All of this could have been written as a political broadcast on behalf of the pro-independence campaign. Indeed the “yes” side, into which all ex-left parties are integrated, has developed momentum precisely because the “no” camp incorporates the Tories, Labour and the Liberal Democrats—parties who are hated and associated with austerity and illegal wars such as in Iraq, Afghanistan and Libya.
This legitimate sentiment is being channelled behind the SNP and the bourgeois forces it represents, in large part thanks to the universal line-up of the pseudo-left behind the call for an “independent” Scotland.
No one wants or should want to be part of “Brand UK.” But the “Yes” camp want to replace this only with “Brand Scotland”—the creation of a new capitalist enclave based upon the gutting of welfare in order to facilitate low corporation tax and other measures designed to create a cheap investment platform with access to the European market.
The reality is that, in its essentials, the SNP’s aims are at one with the agenda outlined by Cameron—differing only in that they want more of the spoils from the exploitation of the working class to remain in their pockets and their business associates in Edinburgh and Glasgow. That is why the SNP wants to be able to set tax rates, but keep the pound and the monarchy, and to have membership of the European Union and the NATO military alliance. That is why its record in office has been one of imposing cuts whenever they have been demanded, relying on a favourable dispensation of UK taxes to make them slightly less onerous in some spheres. This would all escalate after any vote for independence.
For working people, the fundamental question that must determine the attitude taken to the referendum campaign is: what will facilitate a struggle against the ruling class?
The constant refrain of groups such as the Scottish Socialist Party and others gathered under the banner of the Radical Independence Convention is that anything that weakens the UK is by definition anti-imperialist and progressive. This is a lie. Today we are very close to the breakup of the UK, but this has led only to an outpouring of nationalist filth with workers urged to line up behind the Union Flag or the Saltire.
The end result is the division of the working class at a time when a unified struggle against militarism and in defence of jobs, wages and essential provisions such as the National Health Service is of paramount importance. The SSP knows this very well. It claims to be “a working class party,” only to boast, “But we work with other parties on the immediate objective of independence. The SSP was the first party in Scotland to sign up to the cross-party Independence Convention, which now draws together the SSP, the SNP, the Greens and a range of individuals.”
As far as the SSP et al are concerned, the Scottish working class are nothing but election fodder for the SNP. The working class in England may as well not exist—they merit no mention at all in the SSP’s policies.

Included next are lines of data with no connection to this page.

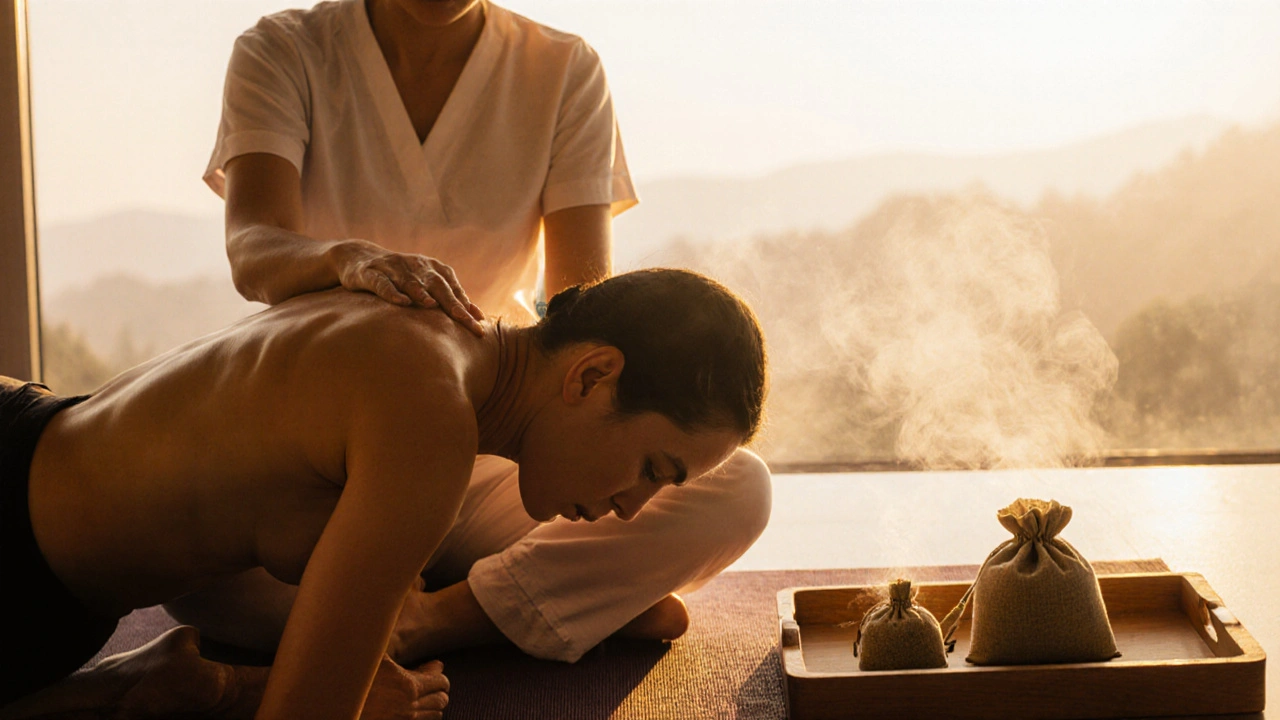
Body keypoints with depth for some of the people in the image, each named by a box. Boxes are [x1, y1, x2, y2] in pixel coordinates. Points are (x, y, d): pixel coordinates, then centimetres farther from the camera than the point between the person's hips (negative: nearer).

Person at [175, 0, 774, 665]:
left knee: (737, 486, -24)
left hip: (489, 467, 1)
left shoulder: (565, 71, -1)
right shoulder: (283, 54, -4)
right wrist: (348, 258, -46)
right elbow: (252, 251, -22)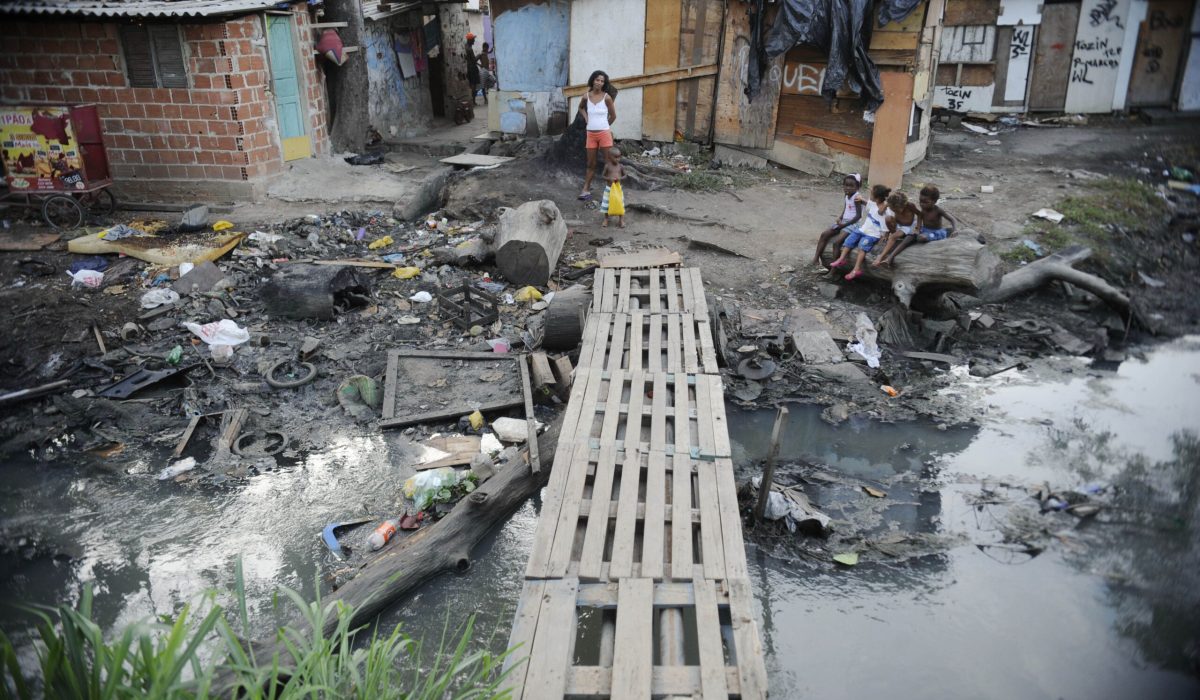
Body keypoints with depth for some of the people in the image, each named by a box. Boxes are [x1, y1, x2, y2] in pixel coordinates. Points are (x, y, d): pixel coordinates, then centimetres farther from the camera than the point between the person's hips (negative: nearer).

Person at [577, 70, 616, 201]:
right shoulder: (586, 96, 1)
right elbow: (581, 108, 24)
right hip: (591, 134, 3)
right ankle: (586, 190, 14)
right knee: (591, 164, 10)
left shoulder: (607, 97, -8)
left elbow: (613, 116, 2)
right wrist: (587, 119, 9)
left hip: (604, 134, -3)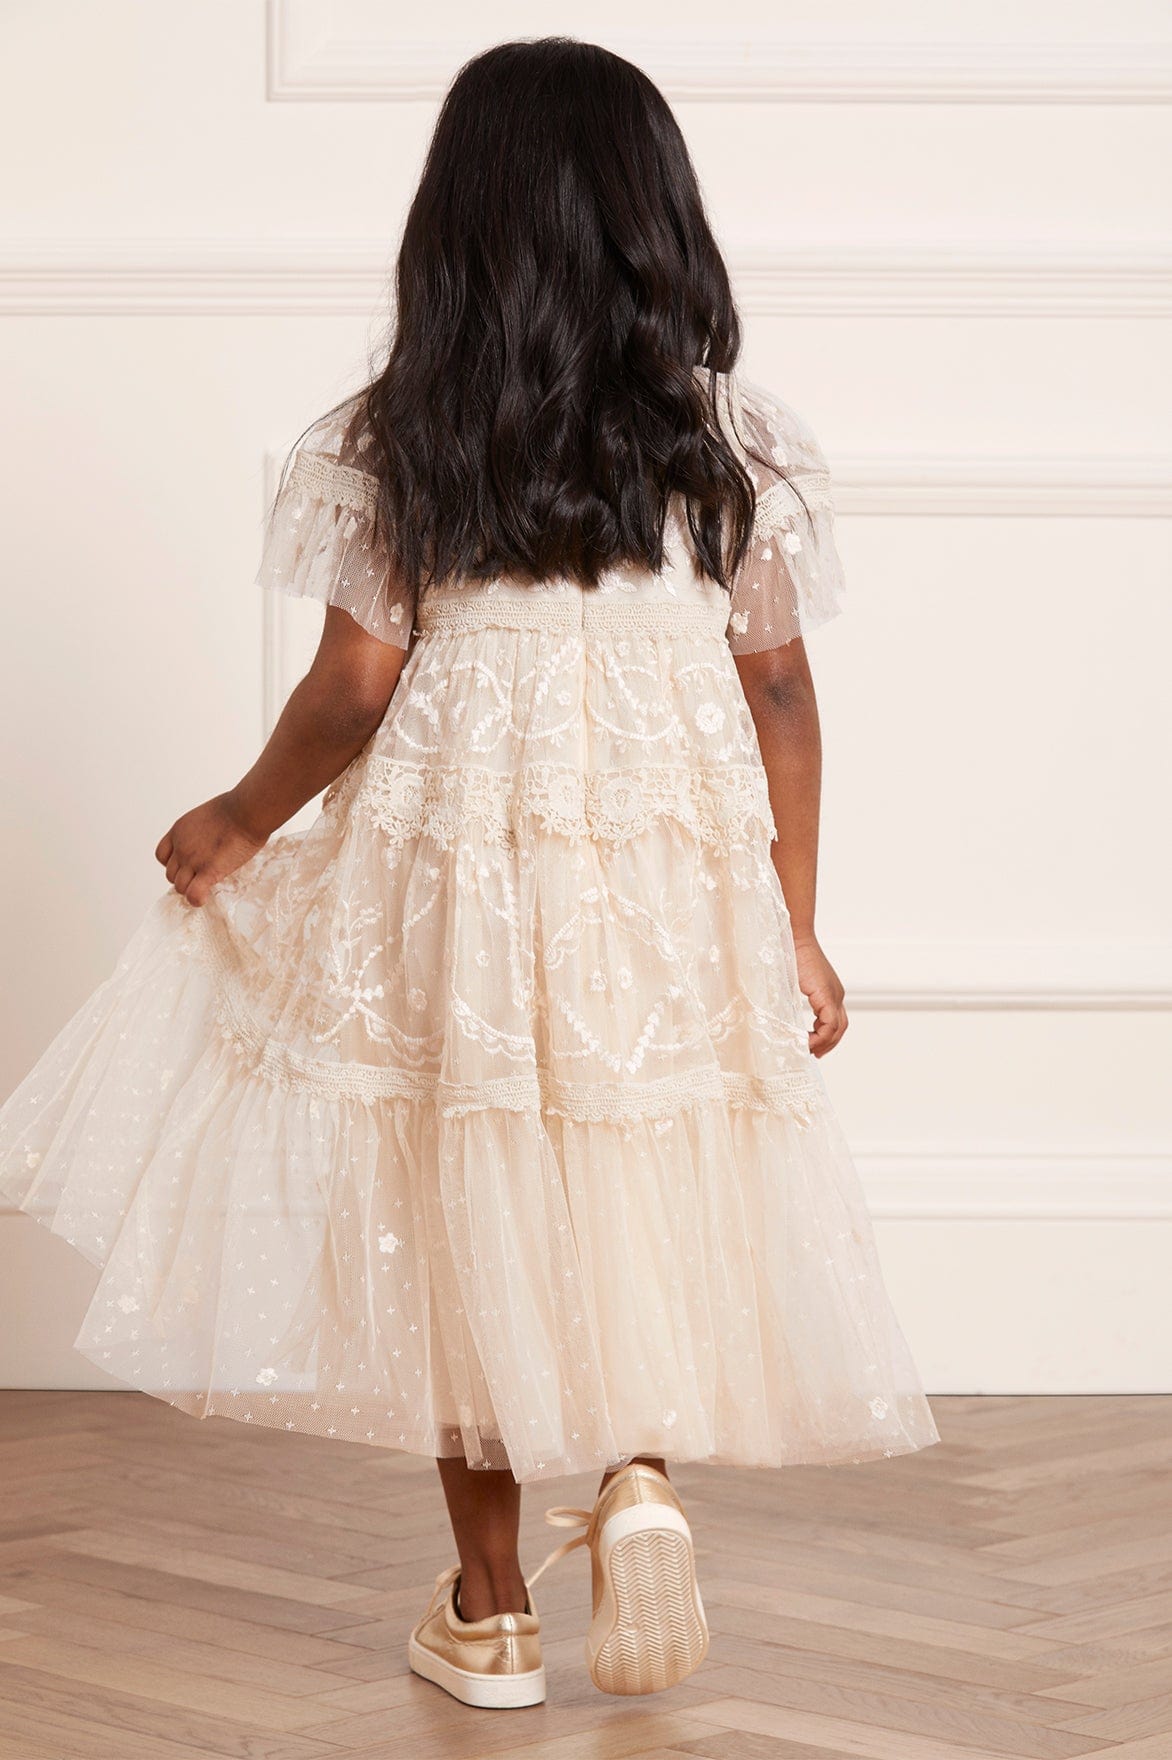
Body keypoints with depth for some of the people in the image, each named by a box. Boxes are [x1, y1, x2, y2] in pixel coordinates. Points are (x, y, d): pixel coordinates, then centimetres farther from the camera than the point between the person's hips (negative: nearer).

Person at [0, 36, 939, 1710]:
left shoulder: (396, 440, -6)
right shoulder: (731, 435, -3)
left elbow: (355, 689, -7)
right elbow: (779, 696, -2)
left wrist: (240, 824, 10)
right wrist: (795, 931, 6)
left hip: (454, 874, -1)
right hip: (679, 883, 1)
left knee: (469, 1212, 12)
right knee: (653, 1189, 18)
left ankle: (490, 1611, 20)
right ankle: (644, 1468, -7)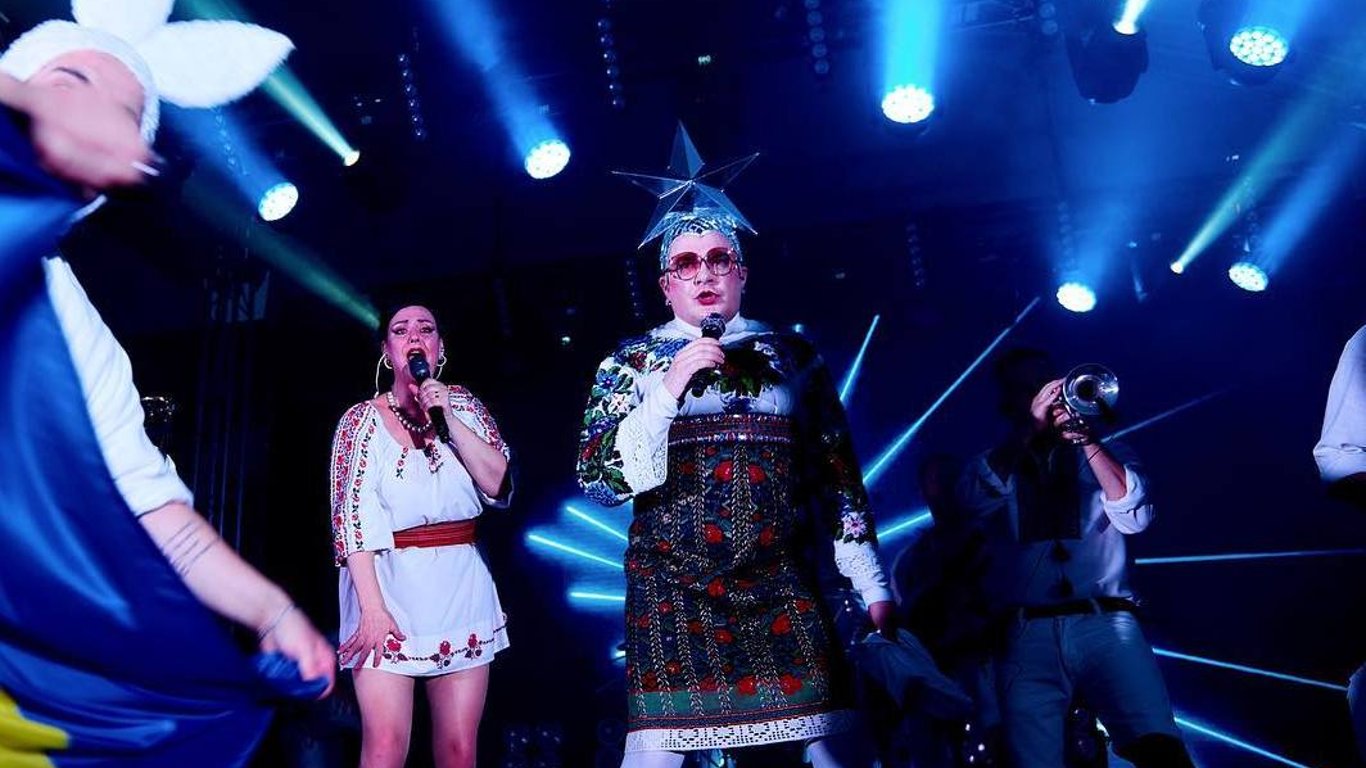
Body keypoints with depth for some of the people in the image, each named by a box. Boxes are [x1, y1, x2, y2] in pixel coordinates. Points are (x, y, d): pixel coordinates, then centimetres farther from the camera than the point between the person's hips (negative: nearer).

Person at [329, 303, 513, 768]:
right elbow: (352, 517, -6)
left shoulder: (464, 405, 10)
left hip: (460, 588, 3)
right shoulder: (363, 419, 1)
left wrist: (448, 416, -10)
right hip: (389, 584, -2)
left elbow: (498, 485, -2)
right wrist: (372, 606, -15)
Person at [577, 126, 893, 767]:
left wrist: (871, 582, 8)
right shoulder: (632, 361, 6)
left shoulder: (791, 354, 12)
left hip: (783, 588, 2)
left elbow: (836, 474, 12)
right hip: (672, 593, -1)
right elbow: (597, 480, -3)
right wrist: (666, 392, -13)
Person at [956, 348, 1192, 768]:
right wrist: (1030, 428, -7)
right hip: (1027, 635, 0)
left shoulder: (1105, 455, 22)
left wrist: (1085, 439, -6)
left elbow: (1136, 517, 2)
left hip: (1106, 624, 0)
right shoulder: (993, 464, 20)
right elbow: (974, 500, -4)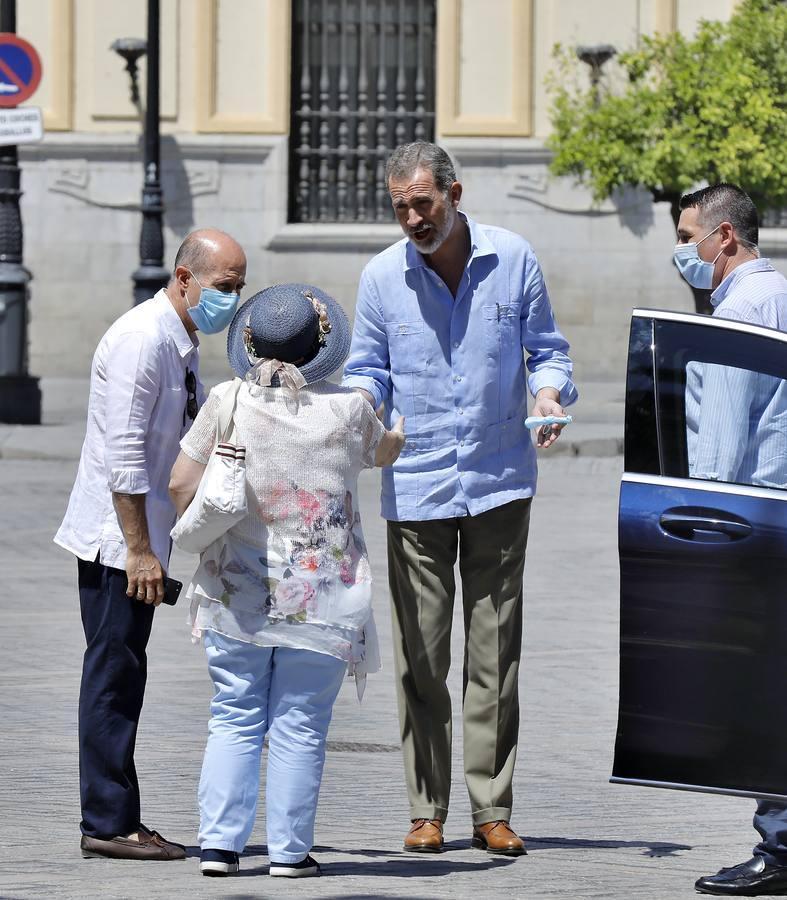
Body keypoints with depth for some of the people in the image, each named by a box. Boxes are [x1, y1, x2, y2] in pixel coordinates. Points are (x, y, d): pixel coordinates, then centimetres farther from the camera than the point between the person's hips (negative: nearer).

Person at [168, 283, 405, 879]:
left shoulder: (228, 402, -5)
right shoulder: (347, 409, -5)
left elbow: (182, 484, -5)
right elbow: (384, 452, 17)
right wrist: (401, 431, 41)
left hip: (238, 592, 1)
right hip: (322, 598, -1)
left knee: (234, 720, 8)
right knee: (300, 727, 4)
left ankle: (220, 843, 4)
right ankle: (290, 850, 5)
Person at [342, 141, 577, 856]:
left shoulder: (514, 260, 0)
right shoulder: (382, 276, 1)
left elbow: (546, 349, 9)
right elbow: (369, 369, 10)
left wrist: (550, 392, -12)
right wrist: (360, 403, -12)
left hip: (499, 482, 0)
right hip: (415, 487, 0)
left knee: (495, 652, 2)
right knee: (421, 656, -1)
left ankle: (491, 810, 5)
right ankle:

The implications go far beyond Scotland.
Throughout the UK, the same demands for a bigger slice of the cake that inspire the bourgeoisie and their petty bourgeois placemen in Scotland are being raised in Wales and even in England’s northern regions and cities such as Sheffield. This balkanisation, with the disastrous results already witnessed in the former Yugoslavia, is now in danger of being repeated across Europe—beginning with the break of Catalonia and other regions from Spain.
Workers in Scotland should register a no vote, not out of loyalty to the UK state but in recognition of the need to continue and deepen three centuries of struggle against the common enemy by the British working class. That fight today demands not the setting up of new capitalist states, but the overthrow of capitalism and the formation of a workers’ government. It must be waged not only on an all-UK basis, but as part of the struggle for the United Socialist States of Europe.